Case not closed

The 2012 Alexander Law Prize recognizes the work by human rights attorney Almudena Bernabeu to bring to justice those responsible for the killing of the Jesuits in El Salvador.

Case not closed
Tenacious: Almudena Bernabeu has pursued crimes in El Salvador across continents and decades. Photo by Javier Zurita

Early in the morning on Nov. 16, 1989, a military hit squad entered the campus of the University of Central America (UCA) in El Salvador and took six Jesuit priests—including university rector Ignacio Ellacuría, S.J.—from their quarters and murdered them on the lawn outside. Soldiers also killed the Jesuits’ cook, Julia Elba Ramos, and her daughter, Celina.

At Santa Clara, the killings hit close to home—and the Mission Campus became a refuge for the one Jesuit from the UCA, Jon Sobrino, who was away from El Salvador when the killings took place. The murders provoked international outrage. But those responsible were never brought to justice.

There was a trial, of sorts—but the men who confessed to pulling the triggers were acquitted since they were just following orders. Two officers were convicted, but they were released within 15 months following a blanket amnesty in 1993.

In May 2011, though, a new chapter in this tragic tale began: Arrest warrants were issued by a Spanish judge for top leaders of El Salvador’s military during the civil war, accusing them of orchestrating the crime. The lead private prosecutor is Almudena Bernabeu, attorney with the Center for Justice & Accountability (CJA), a not-for-profit human rights law firm based in San Francisco. Bernabeu has new evidence and witnesses who have not testified before.

Arrest warrants have been issued for 20 men. Two of the former Salvadoran officers indicted are in the United States: Lt. Hector Ulises Cuenca Ocampo, who was in the Bay Area working for the Transportation Security Administration but went into hiding; and Col. Inocente Orland Montano, who resides in Massachusetts and on Sept. 11, 2012, pled guilty to charges of lying on U.S. immigration forms. That could lead to him being extradited to Spain.

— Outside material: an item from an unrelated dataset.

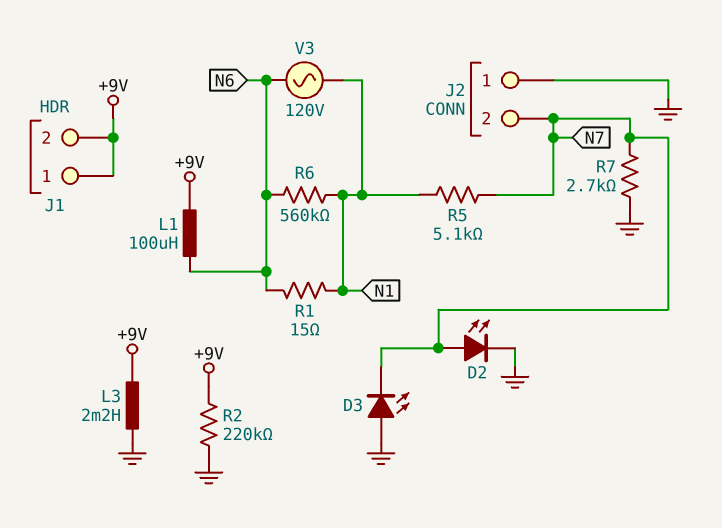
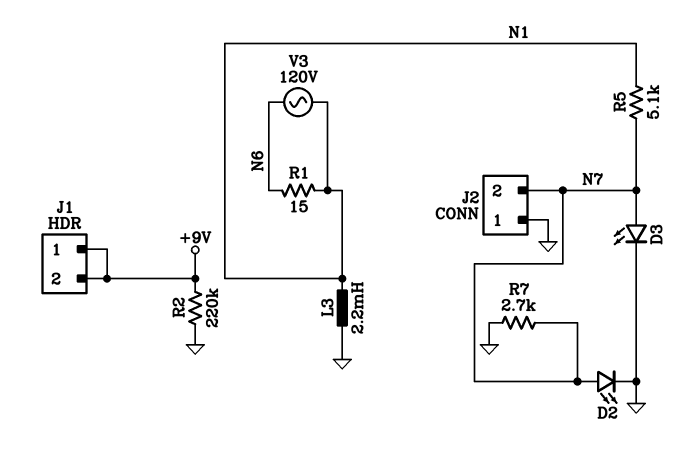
D3: LED (A GND, K N7) -> LED (A N7, K GND)
L1: 100uH (+9V, N6) -> none
L3: 2.2mH (+9V, GND) -> 2.2mH (GND, N1)
R6: 560k (N1, N6) -> none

As an attorney, Bernabeu has spent 15 years pursuing justice for victims of human rights abuses across Latin America, Africa, and the world. For that work she was recognized with the law school’s Katharine and George Alexander Law Prize, presented at a ceremony on campus in March.

Bernabeu is also lead private prosecutor on a case in Spain representing survivors of the Guatemalan genocide (including Nobel laureate Rigoberta Menchú Tum). She and her team’s exhausting and exhaustive work to find new evidence is featured in the 2011 documentary Granito: How to Nail a Dictator.

Prior to her work at the Center, Bernabeu worked with two NGOs affiliated with the United Nations High Commission for Refugees, helping with asylum and refugee clients from Latin America, North and Central Africa, and the Balkans. She has also worked pro bono for Amnesty International-Spain and was an investigator for the European Court of Human Rights in Strasbourg, France.